Fuel suppliers are required to stock fuel to cover ten days


The assistant commissioner for petroleum supply in the Ministry of Energy and Mineral Development, John Friday, has assured Ugandans that the upcoming general elections in Kenya will not affect fuel supply to Uganda.

Polls take place on the 8th August and this has already stoked sending fears among Ugandans about the availability of fuel.

Their fears stem from experiences of 2007/08 Kenya post-election violence which disrupted both Kenyans and non-Kenyans especially those into trade using the port of Mombasa. This also led to a hike in fuel prices.

The commissioner made the assurances recently while officiating at the opening of Stabex Fuel Station at Kibaati village in Naggojje Sub County, Mukono district.
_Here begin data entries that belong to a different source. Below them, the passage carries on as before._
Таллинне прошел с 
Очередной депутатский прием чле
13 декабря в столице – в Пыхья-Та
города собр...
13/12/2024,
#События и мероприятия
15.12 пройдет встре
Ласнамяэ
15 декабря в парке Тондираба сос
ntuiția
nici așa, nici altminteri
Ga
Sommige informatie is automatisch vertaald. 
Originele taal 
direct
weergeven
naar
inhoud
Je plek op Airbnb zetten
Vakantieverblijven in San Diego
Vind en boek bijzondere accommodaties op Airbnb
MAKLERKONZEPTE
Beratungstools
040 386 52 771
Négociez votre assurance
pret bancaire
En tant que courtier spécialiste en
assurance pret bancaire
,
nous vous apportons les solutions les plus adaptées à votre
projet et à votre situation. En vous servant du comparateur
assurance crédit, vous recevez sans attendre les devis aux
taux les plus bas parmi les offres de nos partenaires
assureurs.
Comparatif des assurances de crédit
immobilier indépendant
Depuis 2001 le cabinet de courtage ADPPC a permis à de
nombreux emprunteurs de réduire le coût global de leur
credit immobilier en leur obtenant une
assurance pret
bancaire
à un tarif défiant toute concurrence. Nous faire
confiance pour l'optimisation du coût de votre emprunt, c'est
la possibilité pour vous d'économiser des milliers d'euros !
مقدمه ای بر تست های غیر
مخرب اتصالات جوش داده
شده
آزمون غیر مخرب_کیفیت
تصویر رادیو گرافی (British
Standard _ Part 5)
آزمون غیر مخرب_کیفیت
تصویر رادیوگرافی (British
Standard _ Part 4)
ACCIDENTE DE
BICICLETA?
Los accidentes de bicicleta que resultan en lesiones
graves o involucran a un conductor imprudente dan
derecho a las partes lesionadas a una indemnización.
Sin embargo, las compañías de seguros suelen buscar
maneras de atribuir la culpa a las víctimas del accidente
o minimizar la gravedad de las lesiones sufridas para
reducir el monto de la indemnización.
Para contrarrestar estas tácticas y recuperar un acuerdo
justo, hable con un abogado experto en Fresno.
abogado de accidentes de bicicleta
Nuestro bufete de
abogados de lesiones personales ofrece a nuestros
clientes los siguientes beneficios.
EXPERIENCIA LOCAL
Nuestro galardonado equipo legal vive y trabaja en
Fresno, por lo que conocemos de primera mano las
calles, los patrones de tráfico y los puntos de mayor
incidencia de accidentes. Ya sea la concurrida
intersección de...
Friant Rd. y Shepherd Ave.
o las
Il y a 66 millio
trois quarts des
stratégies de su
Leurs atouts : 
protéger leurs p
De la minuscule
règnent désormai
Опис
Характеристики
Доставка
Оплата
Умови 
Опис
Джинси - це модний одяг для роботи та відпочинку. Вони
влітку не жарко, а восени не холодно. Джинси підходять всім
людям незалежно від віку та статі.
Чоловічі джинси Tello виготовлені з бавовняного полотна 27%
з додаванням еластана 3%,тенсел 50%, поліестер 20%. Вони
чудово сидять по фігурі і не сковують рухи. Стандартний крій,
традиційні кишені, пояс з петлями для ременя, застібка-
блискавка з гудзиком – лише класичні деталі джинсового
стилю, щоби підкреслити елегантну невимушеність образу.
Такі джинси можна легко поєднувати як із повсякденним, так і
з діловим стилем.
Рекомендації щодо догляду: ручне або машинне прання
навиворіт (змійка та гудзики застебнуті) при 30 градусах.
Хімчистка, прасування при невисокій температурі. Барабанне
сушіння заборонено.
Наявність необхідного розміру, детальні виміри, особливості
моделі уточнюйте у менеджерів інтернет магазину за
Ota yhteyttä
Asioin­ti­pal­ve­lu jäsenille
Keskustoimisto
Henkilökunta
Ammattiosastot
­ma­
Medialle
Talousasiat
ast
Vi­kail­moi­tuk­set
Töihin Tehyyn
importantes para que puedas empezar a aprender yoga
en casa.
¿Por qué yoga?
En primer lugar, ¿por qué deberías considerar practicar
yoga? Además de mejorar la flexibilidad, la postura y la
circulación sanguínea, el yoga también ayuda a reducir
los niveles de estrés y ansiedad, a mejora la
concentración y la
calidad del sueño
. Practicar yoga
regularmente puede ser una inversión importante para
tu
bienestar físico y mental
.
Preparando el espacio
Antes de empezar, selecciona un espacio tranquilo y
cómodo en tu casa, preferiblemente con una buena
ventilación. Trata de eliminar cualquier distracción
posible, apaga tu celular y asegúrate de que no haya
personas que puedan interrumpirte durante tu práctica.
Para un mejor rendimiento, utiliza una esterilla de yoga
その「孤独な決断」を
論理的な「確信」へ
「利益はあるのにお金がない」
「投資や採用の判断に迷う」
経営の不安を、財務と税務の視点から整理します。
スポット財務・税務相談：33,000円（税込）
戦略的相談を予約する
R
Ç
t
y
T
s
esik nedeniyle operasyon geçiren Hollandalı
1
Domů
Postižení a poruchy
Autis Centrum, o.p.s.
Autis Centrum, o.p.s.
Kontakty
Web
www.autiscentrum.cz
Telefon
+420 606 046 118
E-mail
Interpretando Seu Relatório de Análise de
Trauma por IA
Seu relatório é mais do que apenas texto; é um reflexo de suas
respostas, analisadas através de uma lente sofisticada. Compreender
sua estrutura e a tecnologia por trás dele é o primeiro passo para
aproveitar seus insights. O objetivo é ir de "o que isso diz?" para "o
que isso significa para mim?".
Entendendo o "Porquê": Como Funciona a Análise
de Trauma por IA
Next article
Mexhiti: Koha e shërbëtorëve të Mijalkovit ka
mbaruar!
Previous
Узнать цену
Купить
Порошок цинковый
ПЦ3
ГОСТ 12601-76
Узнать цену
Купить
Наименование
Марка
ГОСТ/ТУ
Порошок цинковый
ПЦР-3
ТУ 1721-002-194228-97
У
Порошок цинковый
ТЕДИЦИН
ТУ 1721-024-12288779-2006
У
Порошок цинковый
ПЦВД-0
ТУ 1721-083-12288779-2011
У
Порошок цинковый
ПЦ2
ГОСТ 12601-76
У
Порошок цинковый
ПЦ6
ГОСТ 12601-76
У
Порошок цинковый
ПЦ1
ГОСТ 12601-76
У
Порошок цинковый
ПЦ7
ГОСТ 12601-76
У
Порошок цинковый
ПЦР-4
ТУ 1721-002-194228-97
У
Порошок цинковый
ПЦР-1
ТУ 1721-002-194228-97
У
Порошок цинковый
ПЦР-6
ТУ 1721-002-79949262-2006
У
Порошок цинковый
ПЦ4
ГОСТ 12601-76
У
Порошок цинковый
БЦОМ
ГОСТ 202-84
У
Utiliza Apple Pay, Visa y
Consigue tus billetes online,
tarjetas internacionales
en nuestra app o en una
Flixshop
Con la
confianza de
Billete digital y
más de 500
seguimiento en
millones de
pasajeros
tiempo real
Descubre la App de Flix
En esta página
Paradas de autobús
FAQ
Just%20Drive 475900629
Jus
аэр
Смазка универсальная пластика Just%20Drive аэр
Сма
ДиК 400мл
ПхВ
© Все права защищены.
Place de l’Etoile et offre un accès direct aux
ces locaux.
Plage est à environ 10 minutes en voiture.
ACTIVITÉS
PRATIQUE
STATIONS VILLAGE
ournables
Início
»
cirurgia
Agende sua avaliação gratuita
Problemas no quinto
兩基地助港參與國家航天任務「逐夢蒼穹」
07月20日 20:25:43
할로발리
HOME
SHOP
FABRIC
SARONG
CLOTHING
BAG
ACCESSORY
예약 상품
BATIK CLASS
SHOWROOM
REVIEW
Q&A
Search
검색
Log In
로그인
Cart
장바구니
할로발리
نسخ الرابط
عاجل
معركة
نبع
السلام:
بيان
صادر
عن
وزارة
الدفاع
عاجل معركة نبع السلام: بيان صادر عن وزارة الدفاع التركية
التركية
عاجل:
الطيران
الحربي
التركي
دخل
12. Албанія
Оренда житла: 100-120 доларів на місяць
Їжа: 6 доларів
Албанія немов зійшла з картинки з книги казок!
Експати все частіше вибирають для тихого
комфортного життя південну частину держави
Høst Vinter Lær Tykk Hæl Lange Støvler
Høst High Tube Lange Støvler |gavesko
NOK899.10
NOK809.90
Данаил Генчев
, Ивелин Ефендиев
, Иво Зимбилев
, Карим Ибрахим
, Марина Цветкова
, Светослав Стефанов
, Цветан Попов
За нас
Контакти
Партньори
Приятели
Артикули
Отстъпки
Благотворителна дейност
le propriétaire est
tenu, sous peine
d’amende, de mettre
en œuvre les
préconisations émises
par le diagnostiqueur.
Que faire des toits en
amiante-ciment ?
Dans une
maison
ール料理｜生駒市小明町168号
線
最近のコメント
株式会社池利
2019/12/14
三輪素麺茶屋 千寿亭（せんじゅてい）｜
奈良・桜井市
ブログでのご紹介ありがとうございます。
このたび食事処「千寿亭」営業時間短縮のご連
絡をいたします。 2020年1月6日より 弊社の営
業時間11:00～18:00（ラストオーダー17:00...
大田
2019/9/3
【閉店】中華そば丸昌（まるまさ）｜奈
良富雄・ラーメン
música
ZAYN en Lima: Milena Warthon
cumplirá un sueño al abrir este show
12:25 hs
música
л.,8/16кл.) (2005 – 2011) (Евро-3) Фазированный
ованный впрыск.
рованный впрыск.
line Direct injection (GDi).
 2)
According to Friday, fuel suppliers are required to stock fuel to cover  ten days, adding that since elections will be a one day event there will be enough stocks.

“Each oil marketing company is supposed to have stock that can last for ten days assuming nothing is entering the country. I am not talking about the stock in station tanks or pumps but in depots,” he said.

Commenting on adulteration of fuel, Friday said the ministry has stepped up its monitoring and the ministry had successfully reduced adulteration which was about 39% in 2009 to about 1% today.

“For us to keep quality as government, we do a fuel marking and quality control programme to ensure that the fuel imported into the country remains the same without any changes in parameters,” he said.

Mukono Resident District Commissioner, Maj. David Matovu urged the local leaders to stop heaping demands on investors at the expense of making them regret the reason why they established businesses in their area.

Naggojje chairman, Joseph Ndawula asked Stabex executive director Jack Chebet to consider the locals when recruiting workers instead of hiring people from Kampala.